6.    He checks his list over and over and over…Ok, Konner doesnt necessarily have Obsessive Compulsive Disorder, but he does get upset if something is missing and he cant find it quickly. He will go into meltdown. However, OCD is a common issue in people on the spectrum.
7.    Everything is black or white (naughty or nice) there is no in-between. This comes from being very literal. He gets upset when you say something and it wasnt something he actually said or felt. For instance, if you said, “Konner is mad,” he will get very upset if it is not how he really felt. He will scream, hit, and possibly meltdown and yell, “You said the wrong thing!” This is a big problem with him lately
8.    He loves squeezing into tiny spaces (chimneys). Konner loves to be compressed. This is common. In fact, anyone who has watched “Temple Grandin” the movie will remember the “squeezebox” that she created. The pressure is great for people who are under-sensitive to touch can use this to feel their extremities. Weighted vests and blankets are examples of everyday tools used for this pressure therapy. 
9.    Hes clueless about the social stigma of creeping into other peoples houses. I wrote a little time ago about Konner disappearing in my grandparents apartment building. He was found on the top floor and had been trying to open all of the doors on the way up this four-story building. He would have probably gone inside if they hadnt been locked. He just didnt understand that this was not socially accepted. 

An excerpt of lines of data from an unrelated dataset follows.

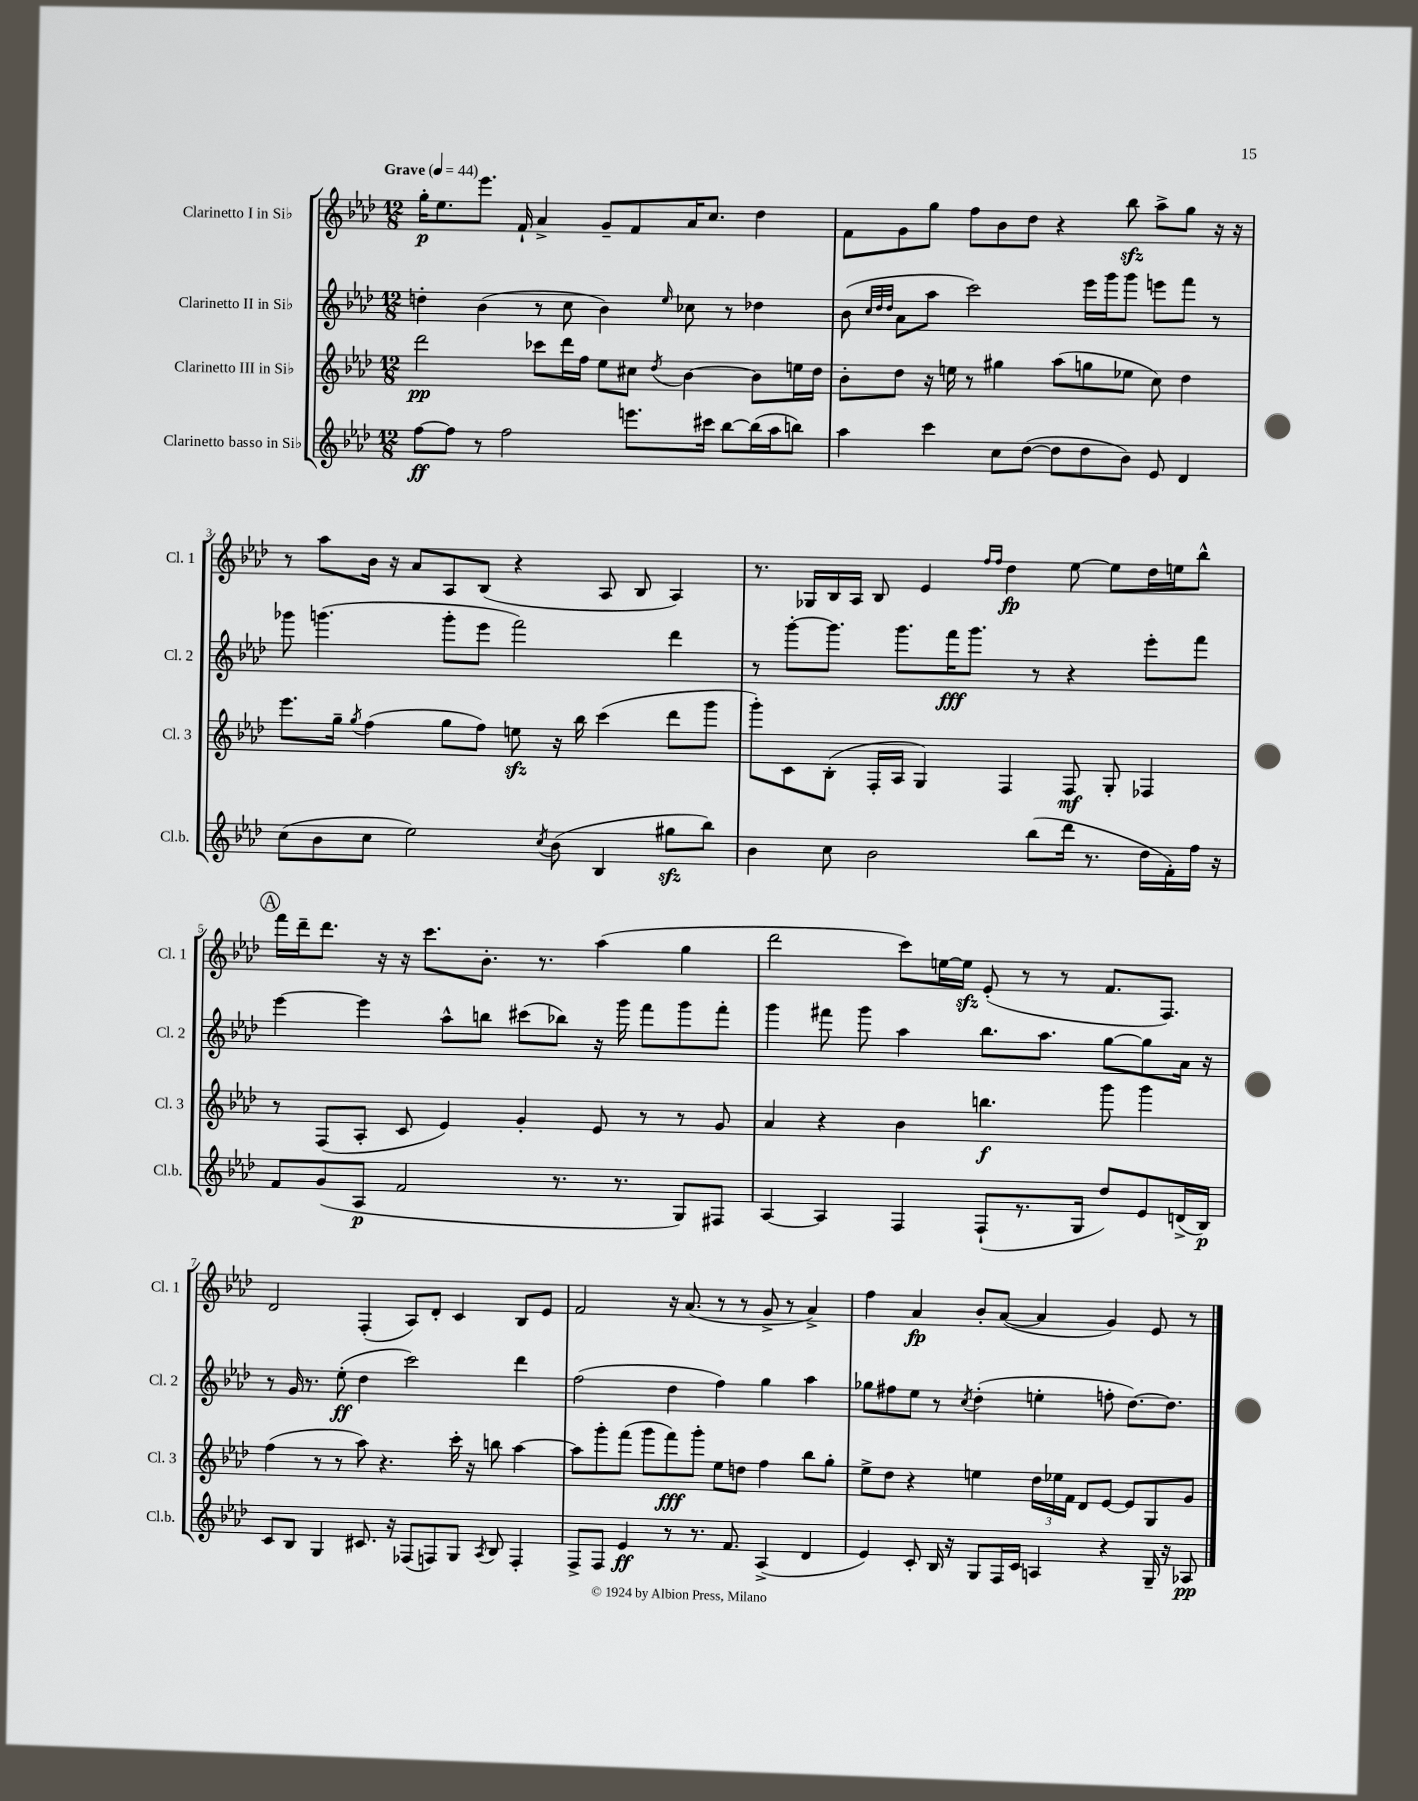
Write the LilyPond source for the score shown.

<<
\new StaffGroup <<
\new Staff = "s0" \with { instrumentName = "Clarinetto I in Sib" shortInstrumentName = "Cl. 1" } {
    \clef treble \key aes \major \numericTimeSignature \time 12/8 \tempo "Grave" 4 = 44
    \autoBeamOff g''16[-.\p ees''8. ees'''8.] f'16-! aes'4-> g'8[-- f'8 aes'16 c''8.] des''4 |
    f'8[ g'8 g''8] f''8[ bes'8 des''8] r4 bes''8\sfz aes''8[-> g''8] r16 r16 |
    r8 aes''8[ bes'16] r16 aes'8[ aes8 bes8]( r4 aes8 bes8 aes4) |
    r8. ges16[ bes16 aes16] bes8 ees'4 \grace { f''16[ f''16] } des''4\fp ees''8~ ees''8[ des''16 e''16 bes''8]-^ |
    \mark \markup { \circle "A" } f'''16[ des'''16-- des'''8.] r16 r16 c'''8.[ bes'8.]-. r8. aes''4( g''4 |
    des'''2 c'''8[) e''16~ e''16]\sfz ees'8-.( r8 r8 f'8.[ f8.]) |
    des'2 f4-.( aes8[) des'8]-. c'4 bes8[ ees'8] |
    f'2 r16 aes'8.( r8 r8 g'8-> r8 aes'4->) |
    f''4 aes'4\fp bes'8[-. aes'8]~( aes'4 g'4) ees'8 r8 \bar "|." |
}
\new Staff = "s1" \with { instrumentName = "Clarinetto II in Sib" shortInstrumentName = "Cl. 2" } {
    \clef treble \key aes \major \numericTimeSignature \time 12/8
    \autoBeamOff d''4-. bes'4( r8 c''8 bes'4) \grace { ees''16 } ces''8 r8 des''4 |
    bes'8( \grace { c''32[ des''32 des''32] } aes'8[ aes''8] c'''2) ees'''16[ g'''16 g'''8] e'''8[ f'''8] r8 |
    ges'''8 g'''4.( g'''8[-. ees'''8] f'''2) des'''4 |
    r8 g'''8[~-. g'''8.] g'''8.[ f'''16\fff g'''8.] r8 r4 ees'''8[-. f'''8] |
    \mark \markup { \circle "A" } ees'''4~ ees'''4 aes''8[-^ b''8] cis'''8[( bes''8]) r16 g'''16 f'''8[ g'''8 f'''8]-. |
    g'''4 fis'''8 g'''8 aes''4 bes''8.[ aes''8.] g''8[~ g''8 aes'16] r16 |
    r8 g'16 r8. ees''8-.\ff( des''4 c'''2) des'''4 |
    f''2( des''4 f''4) g''4 aes''4 |
    ges''8[ fis''8 ees''8] r8 \acciaccatura { c''8 } des''4-.( e''4-. f''8-. des''8.[~) des''8.] \bar "|." |
}
\new Staff = "s2" \with { instrumentName = "Clarinetto III in Sib" shortInstrumentName = "Cl. 3" } {
    \clef treble \key aes \major \numericTimeSignature \time 12/8
    \autoBeamOff des'''2\pp ces'''8[ des'''16 f''16] ees''8[ cis''8] \acciaccatura { des''8 } bes'4~ bes'8[ e''16 des''16] |
    bes'8[-. des''8] r16 e''16 r8 gis''4 aes''8[( g''8 ees''8] c''8) des''4 |
    ees'''8.[ g''16]-- \acciaccatura { g''8 } f''4( g''8[ f''8]) e''8\sfz r16 bes''16 c'''4( des'''8[ g'''8] |
    g'''8[-.) c'8 bes8]-.( f16[-. aes16] g4) f4 f8\mf g8-. fes4 |
    \mark \markup { \circle "A" } r8 f8[( aes8]-. c'8 ees'4) g'4-. ees'8 r8 r8 g'8 |
    aes'4 r4 bes'4 b''4.\f g'''8 g'''4 |
    f''4( r8 r8 aes''8) r4. c'''16-. r16 b''8 aes''4~ |
    aes''8[ g'''8-. f'''8]( g'''8[ f'''8\fff) g'''8]-. ees''8[ d''8] f''4 bes''8[ g''8]-. |
    ees''8[-> des''8] r4 e''4 \tuplet 3/2 { des''16[ ees''16 f'16] } des'8[ ees'8]~ ees'8[ g8 g'8] \bar "|." |
}
\new Staff = "s3" \with { instrumentName = "Clarinetto basso in Sib" shortInstrumentName = "Cl.b." } {
    \clef treble \key aes \major \numericTimeSignature \time 12/8
    \autoBeamOff f''8[~\ff f''8] r8 f''2 e'''8.[ cis'''16] bes''8[~ bes''16( aes''16 b''8]) |
    aes''4 c'''4 c''8[ des''8]~( des''8[ des''8 bes'8]) ees'8 des'4 |
    c''8[( bes'8 c''8] ees''2) \acciaccatura { c''8 } bes'8( bes4 gis''8[\sfz bes''8]) |
    bes'4 c''8 bes'2 bes''8[( des'''16] r8. des''16[ f'16-.) f''16] r16 |
    \mark \markup { \circle "A" } f'8[ g'8( aes8]\p f'2 r8. r8. g8[) fis8] |
    aes4~ aes4 f4 f8[-!( r8. g16] des''8[) ees'8 d'16->( bes16]\p) |
    c'8[ bes8] g4 cis'8. r16 fes8[( f8) g8] \acciaccatura { aes8 } bes8 f4-. |
    f8[-> f8] ees'4\ff r8 r8. f'8. aes4->( des'4 |
    ees'4) c'8-. bes16 r16 g8[ f16 c'16] a4 r4 g16-- r16 aes8\pp \bar "|." |
}
>>
>>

10.    He does things that amaze people and leave them wondering how in the heck he did it. This happens almost every day around here. He can get past any security measure we have tried on the iPad and computer. He is a math wiz and can read exceptionally well. He creates some things on Minecraft that amaze me, including an entire Bikini Bottom scene that resembles the fictitious Sponge-Bob town. 
While the big guy from the north may be similar in some of his issues I feel that my son is the amazing one. I know that Santa can do extraordinary things in one night, but he has lots of help and doesnt have to deal with this year round. Konner is truly amazing and has an everyday problem. He is magic to me.